3. Visualization (continued)
•Sheer data sizes require new visualization
regimes, which require suitable external memory
data structures to reorganize tabular data to
facilitate access, usage, and analysis.
•Visualization algorithms become harder when data
arises from various sources and each source
contains only partial information.
4. Data Cleaning
•Disease detection problem: Very “dirty” data:
4. Data Cleaning (continued)
•Very “dirty” data due to
–manual entry
–lack of uniform standards for content and formats
–data duplication
–measurement errors
•TCS-based methods of data cleaning
–duplicate removal
–“merge purge”
–automated detection
5. Dealing with “Natural Language”
Reports
•Devise effective methods for translating natural
language input into formats suitable for analysis.
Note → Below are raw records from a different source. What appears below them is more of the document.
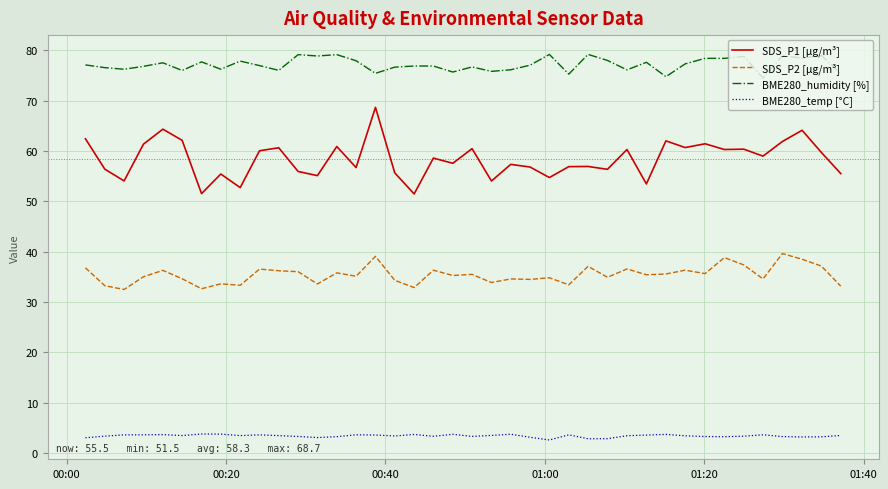

What is the difference between the maximum and minimum values in the SDS_P1 [µg/m³] series?

17.2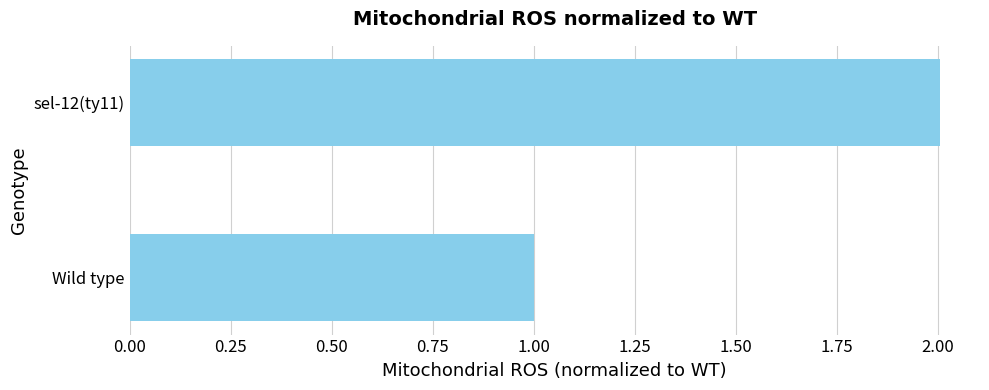

True or false: the data shows 1.0 at Wild type.

True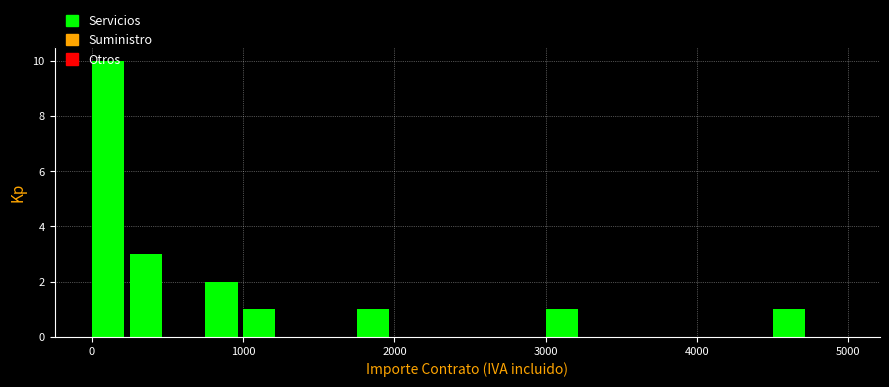

Read against the x-axis, roughly where is the centre of the tallest bar?

100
•Develop computationally efficient methods to
provide automated responses consisting of followup questions.
•Develop semi-automatic systems to generate
queries based on dynamically changing data.
6. Cryptography and Security
•Devise effective methods for protecting privacy of
individuals about whom data is provided to
biosurveillance teams -- data from emergency dept.
visits, doctor visits, prescriptions
•Develop ways to share information between
databases of intelligence agencies while protecting
privacy?
6. Cryptography and Security (continued)
•Specifically: How can we make a simultaneous
query to two datasets without compromising
information in those data sets? (E.g., is individual
xx included in both sets?)
•Issues include:
–insuring accuracy and reliability of responses
–authentication of queries
–policies for access control and authorization
7. Spatio-Temporal Mining of Sensor Data
• Sensors provide observations of the state of the
world localized in space and time.
• Finding trends in data from individual sensors: time
series data mining.
• Detecting general correlations in multiple time
series of observations.
• This has been studied in statistics, database theory,
knowledge discovery, data mining.
• Complications: proximity relationships based on
geography; complex chronological effects.